You can now browse through Shi zhu zhai shu hua pu (Manual of Calligraphy and Painting), the world’s oldest multicoloured book.
Lately we’ve been enjoying a ton of free online media. Sound, image and video from times gone by always evoke a feeling of wonder, and the fact that so many archivists are making these resources freely available proves there’s still a little good in the world.
Penned in 1633, Shi zhu zhai shu hua pu (Manual of Calligraphy and Painting) is the oldest coloured book known to still be intact.
This digital version comes courtesy of The University of Cambridge, who own the only known copy of the text. Here’s how they describe it:
This is the earliest Chinese book printed by the technique of polychrome xylography known as douban invented and perfected by Hu Zhengyan 胡正言 (1584-1674). The method involves the use of multiple printing blocks which successively apply different coloured inks to the paper to reproduce the effect of watercolour painting.
Great skill is required to achieve a convincing result, but the beautiful gradations of colour in this work have led to its reputation as “perhaps the most beautiful set of prints ever made”.

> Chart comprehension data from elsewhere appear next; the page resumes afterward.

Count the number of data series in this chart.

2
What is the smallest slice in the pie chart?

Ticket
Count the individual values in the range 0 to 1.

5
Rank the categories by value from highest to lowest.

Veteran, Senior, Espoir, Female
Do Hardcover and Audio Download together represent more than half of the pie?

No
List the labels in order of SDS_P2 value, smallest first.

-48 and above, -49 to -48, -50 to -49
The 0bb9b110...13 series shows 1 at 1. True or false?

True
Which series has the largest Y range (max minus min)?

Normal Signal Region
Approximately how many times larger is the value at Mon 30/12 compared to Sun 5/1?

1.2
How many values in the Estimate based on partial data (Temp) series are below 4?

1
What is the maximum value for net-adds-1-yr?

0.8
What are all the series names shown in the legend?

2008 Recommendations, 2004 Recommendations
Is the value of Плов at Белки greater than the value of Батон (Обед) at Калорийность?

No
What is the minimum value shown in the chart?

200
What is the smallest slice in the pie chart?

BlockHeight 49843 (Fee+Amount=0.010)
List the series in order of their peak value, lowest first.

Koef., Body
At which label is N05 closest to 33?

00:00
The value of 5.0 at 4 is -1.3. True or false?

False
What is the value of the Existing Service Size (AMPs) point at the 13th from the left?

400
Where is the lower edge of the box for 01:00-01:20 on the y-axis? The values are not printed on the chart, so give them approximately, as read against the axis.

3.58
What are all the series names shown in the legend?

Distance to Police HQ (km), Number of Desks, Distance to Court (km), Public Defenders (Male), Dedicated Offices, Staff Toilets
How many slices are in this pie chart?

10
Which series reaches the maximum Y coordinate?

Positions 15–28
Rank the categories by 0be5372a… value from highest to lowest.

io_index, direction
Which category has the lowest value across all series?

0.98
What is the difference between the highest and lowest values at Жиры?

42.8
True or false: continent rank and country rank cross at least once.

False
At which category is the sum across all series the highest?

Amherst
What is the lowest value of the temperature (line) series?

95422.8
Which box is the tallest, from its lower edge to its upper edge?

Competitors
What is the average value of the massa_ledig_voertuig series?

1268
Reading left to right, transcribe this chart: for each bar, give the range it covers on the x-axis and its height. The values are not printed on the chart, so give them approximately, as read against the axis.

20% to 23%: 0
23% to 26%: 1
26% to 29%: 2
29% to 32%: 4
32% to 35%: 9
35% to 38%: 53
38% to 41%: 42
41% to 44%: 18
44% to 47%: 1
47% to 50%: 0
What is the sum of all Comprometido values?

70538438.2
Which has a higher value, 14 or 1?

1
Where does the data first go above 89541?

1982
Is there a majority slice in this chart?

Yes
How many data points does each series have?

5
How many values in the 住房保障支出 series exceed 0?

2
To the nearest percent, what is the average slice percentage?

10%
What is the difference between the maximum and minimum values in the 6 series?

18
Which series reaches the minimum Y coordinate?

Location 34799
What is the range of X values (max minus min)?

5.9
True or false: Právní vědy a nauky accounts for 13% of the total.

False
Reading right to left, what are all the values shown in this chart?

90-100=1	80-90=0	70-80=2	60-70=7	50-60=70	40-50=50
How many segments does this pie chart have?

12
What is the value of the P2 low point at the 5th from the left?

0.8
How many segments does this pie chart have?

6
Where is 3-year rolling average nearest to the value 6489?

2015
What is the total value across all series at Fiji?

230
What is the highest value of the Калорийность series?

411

The work is divided into eight categories: birds, plums, orchids, bamboos, fruit, stones, ink drawings (round fans) and miscellany. Each category is divided into two fascicles. The leaves are printed on one side only, folded in half and glued together along the outer fold (the so-called ‘butterfly’ binding). With the exception of one category, every image is followed by an accompanying text, in most cases a poem.